Help to prove $F_n^5+F_{n+1}^5=F_{n+2}[(F_nF_{n+1}+F_{n-1}^2)^2+F_{n-1}^2F_nF_{n+1}]$

Question

$0,1,1,2,3,5,8,...$ for $n=0,1,2,3,4...$ it is the n-th Fibonacci numbers.

$$F_n^5+F_{n+1}^5=F_{n+2}[(F_nF_{n+1}+F_{n-1}^2)^2+F_{n-1}^2F_nF_{n+1}]$$

How can we show that?

I try:

Expand and simplify to

$F_{n+2}[(F_nF_{n+1})^2+3F_{n-1}^2F_nF_{n+1}+F_{n-1}^4]=F_n^5+F_{n+1}^5$

Any hints would be helpful? Thank you!

I saw two to these identities from mathworld

$F_{n-1}F_{n+1}=F_n^2+(-1)^n$ and $F_n^4-F_{n-2}F_{n-1}F_{n+1}F_{n+2}=1$

May be these can help to simplify the above but I can't see it yet.

A hint from @Rohan

$(a+2b)[b^2(a+b)^2+3a^2b(a+b)+a^4]$

$=(a+2b)[4a^2b^2+2ab^3+3a^3b+a^4+b^4]$

$=(4a^3b^2+2a^2b^3+3a^4b+a^5+ab^4)+(8a^2b^3+4ab^4+6a^3b^2+2ba^4+2b^5)$

$=a^5+5a^4b+10a^3b^2+10a^2b^3+5ab^4+2b^5$

Answer 1

Hint: Consider $F_{n-1} = a, F_n =b$. Then, we get, $F_{n+1} = a+b$ and $F_{n+2} = a+2b$.

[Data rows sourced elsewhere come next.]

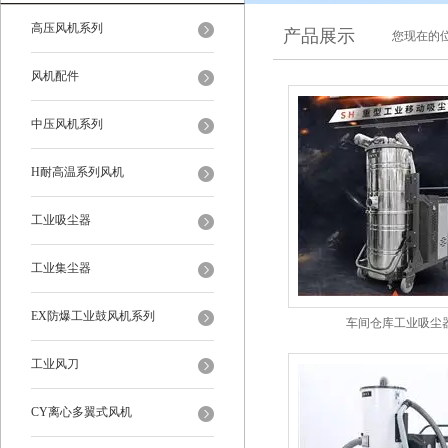
高压风机系列
产品展示
您现在的位
风机配件
中压风机系列
H耐高温系列风机
工业吸尘器
工业集尘器
EX防爆工业鼓风机系列
车间仓库工业吸尘
工业风刀
CY离心多翼式风机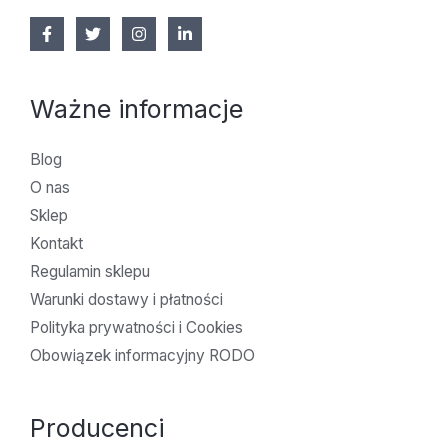
Ważne informacje
Blog
O nas
Sklep
Kontakt
Regulamin sklepu
Warunki dostawy i płatności
Polityka prywatności i Cookies
Obowiązek informacyjny RODO
Producenci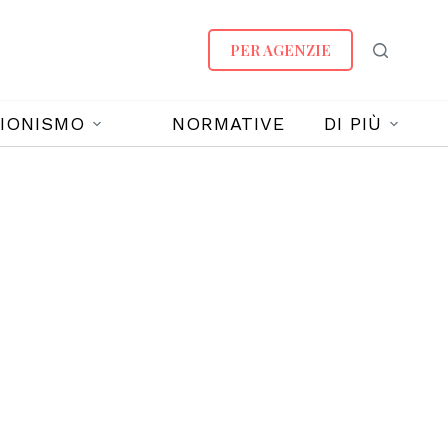
PER AGENZIE
IONISMO
NORMATIVE
DI PIÙ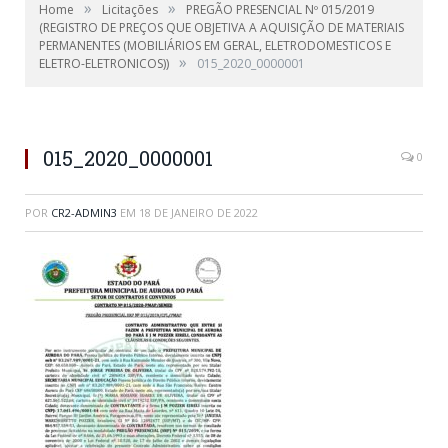
»
»
Home
Licitações
PREGÃO PRESENCIAL Nº 015/2019
(REGISTRO DE PREÇOS QUE OBJETIVA A AQUISIÇÃO DE MATERIAIS
PERMANENTES (MOBILIÁRIOS EM GERAL, ELETRODOMESTICOS E
»
ELETRO-ELETRONICOS))
015_2020_0000001
015_2020_0000001
0
POR
CR2-ADMIN3
EM
18 DE JANEIRO DE 2022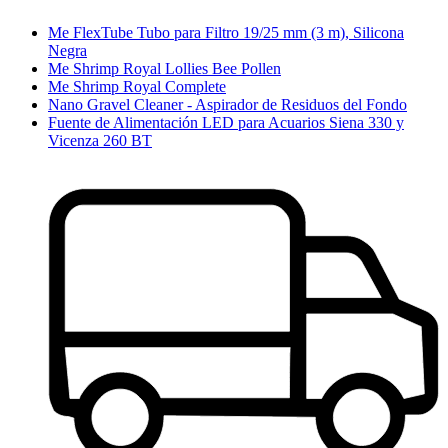
Me FlexTube Tubo para Filtro 19/25 mm (3 m), Silicona
Negra
Me Shrimp Royal Lollies Bee Pollen
Me Shrimp Royal Complete
Nano Gravel Cleaner - Aspirador de Residuos del Fondo
Fuente de Alimentación LED para Acuarios Siena 330 y
Vicenza 260 BT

Now then the LHS, becomes $[b^5 + (a+b)^5] = a^5+5a^4b+10a^3b^2+10a^2b^3+5ab^4 + 2b^5$. Try factoring this and the result follows. Hope it helps.

Answer 2

One of the intersting method for obtaining relations between elements of Fibonacci numbers is based on matrix method. I saw this post about a relation between Fibonacci numbers and now the peresent question. The strategy of answers of two questions are the same and is based on this fact that if $F_n=a$ and $F_n+1=b$ then $F_n+2=a+b$ and finish. Now I want to suggest the matrix method for this kind of Question.

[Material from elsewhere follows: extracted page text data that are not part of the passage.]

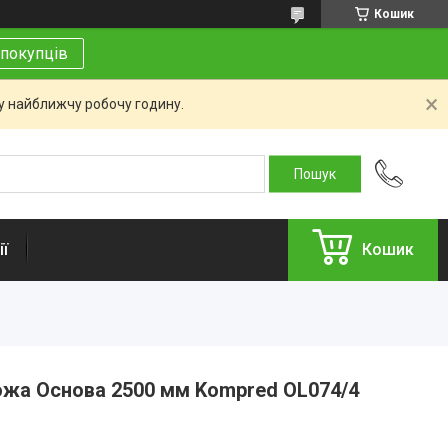
Кошик
покупців
 у найближчу робочу годину.
ї
Кошик
ожа Основа 2500 мм Kompred OL074/4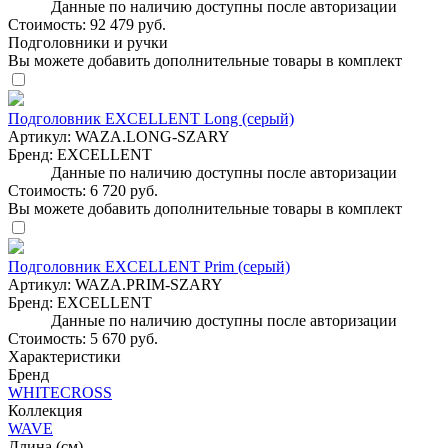
Данные по наличию доступны после авторизации
Стоимость:
92 479 руб.
Подголовники и ручки
Вы можете добавить дополнительные товары в комплект
Подголовник EXCELLENT Long (серый)
Артикул:
WAZA.LONG-SZARY
Бренд:
EXCELLENT
Данные по наличию доступны после авторизации
Стоимость:
6 720 руб.
Вы можете добавить дополнительные товары в комплект
Подголовник EXCELLENT Prim (серый)
Артикул:
WAZA.PRIM-SZARY
Бренд:
EXCELLENT
Данные по наличию доступны после авторизации
Стоимость:
5 670 руб.
Характеристики
Бренд
WHITECROSS
Коллекция
WAVE
Длина (см)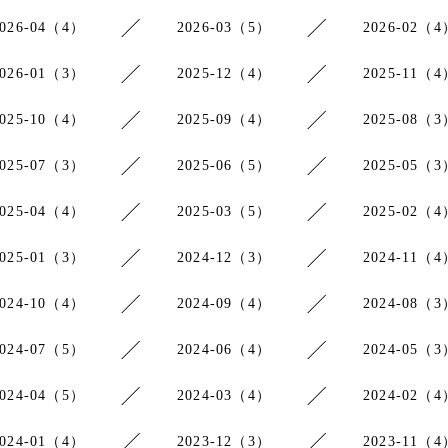
2026-04（4）
2026-03（5）
2026-02（4
2026-01（3）
2025-12（4）
2025-11（4
2025-10（4）
2025-09（4）
2025-08（3
2025-07（3）
2025-06（5）
2025-05（3
2025-04（4）
2025-03（5）
2025-02（4
2025-01（3）
2024-12（3）
2024-11（4
2024-10（4）
2024-09（4）
2024-08（3
2024-07（5）
2024-06（4）
2024-05（3
2024-04（5）
2024-03（4）
2024-02（4
2024-01（4）
2023-12（3）
2023-11（4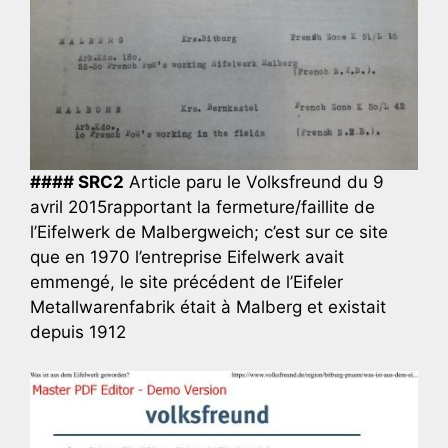
#### SRC2
Article paru le Volksfreund du 9
avril 2015rapportant la fermeture/faillite de
l’Eifelwerk de Malbergweich; c’est sur ce site
que en 1970 l’entreprise Eifelwerk avait
emmengé, le site précédent de l’Eifeler
Metallwarenfabrik était à Malberg et existait
depuis 1912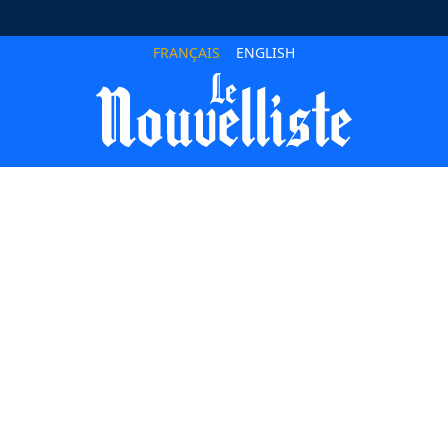
FRANÇAIS
ENGLISH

Suppose that we want find a closed-form expression for $F_n^m$ where $F_n$ is the $n$th term of Fibonacci numbers and $m$ is non-negative integer number. The number $m$ is odd or even. Let $m=2k+1$ where $k$ is a natural number. We know the $Q$ matrix is in the following form $$ Q= \left( \begin {array}{cc} 0&1\\ 1&1 \end {array} \right) $$ And It is well-kown that the $n$th power of $Q$ matrix is as follows $$ Q^n= \left( \begin {array}{cc} F_{{n-1}}&F_{{n}}\\ F_{{n}}&F_{{n+1}} \end {array} \right) $$ It is easy to see that $$ det(Q^n)={(-1)}^n \Longrightarrow F_{{n-1}}F_{{n+1}}-{F_{{n}}}^{2}={(-1)}^n $$ Now, we want to find a closed form expression for $F_n^m=F_n^{2k+1}=F_n^{2k}\,F_n$. At first, we compute the following equation $$ {(F_{{n-1}}F_{{n+1}}-{F_{{n}}}^{2})}^k={(-1)}^{nk} $$ We can rewrite the above eqation as shown $$ F_n^{2k}=G(n)+{(-1)}^{nk} \Longrightarrow F_n^{2k+1}=F_n\,G(n)+F_n\,{(-1)}^{nk} $$ Where $G(n)$ is a function based on the Fibonacci elements. For example, we want to find a closed form experesion for $F_n^5$. At first, we obtain the following equation $$ {(F_{{n-1}}F_{{n+1}}-{F_{{n}}}^{2})}^2={(-1)}^{2n} $$ $$ {F_{{n-1}}}^{2}{F_{{n+1}}}^{2}+{F_{{n}}}^{4}-2\,F_{{n-1}}{F_{{n}}}^{2} F_{{n+1}}=1 $$ $$ {F_{{n}}}^{4}=2\,F_{{n-1}}{F_{{n}}}^{2} F_{{n+1}}-{F_{{n-1}}}^{2}{F_{{n+1}}}^{2}+1 $$ $$ {F_{{n}}}^{5}=2\,F_{{n-1}}{F_{{n}}}^{3} F_{{n+1}}-{F_n}{F_{{n-1}}}^{2}{F_{{n+1}}}^{2}+F_n $$ Now, by using the expression of ${F_{{n}}}^{5}$, we conclude that $$ {F_{{n+1}}}^{5}=2\,F_{{n}}{F_{{n+1}}}^{3} F_{{n+2}}-{F_{n+1}}{F_{{n}}}^{2}{F_{{n+2}}}^{2}+F_{n+1} $$ From the summation of the expressions ${F_{{n}}}^{5}$ and ${F_{{n}}}^{5}$, we obtain our results.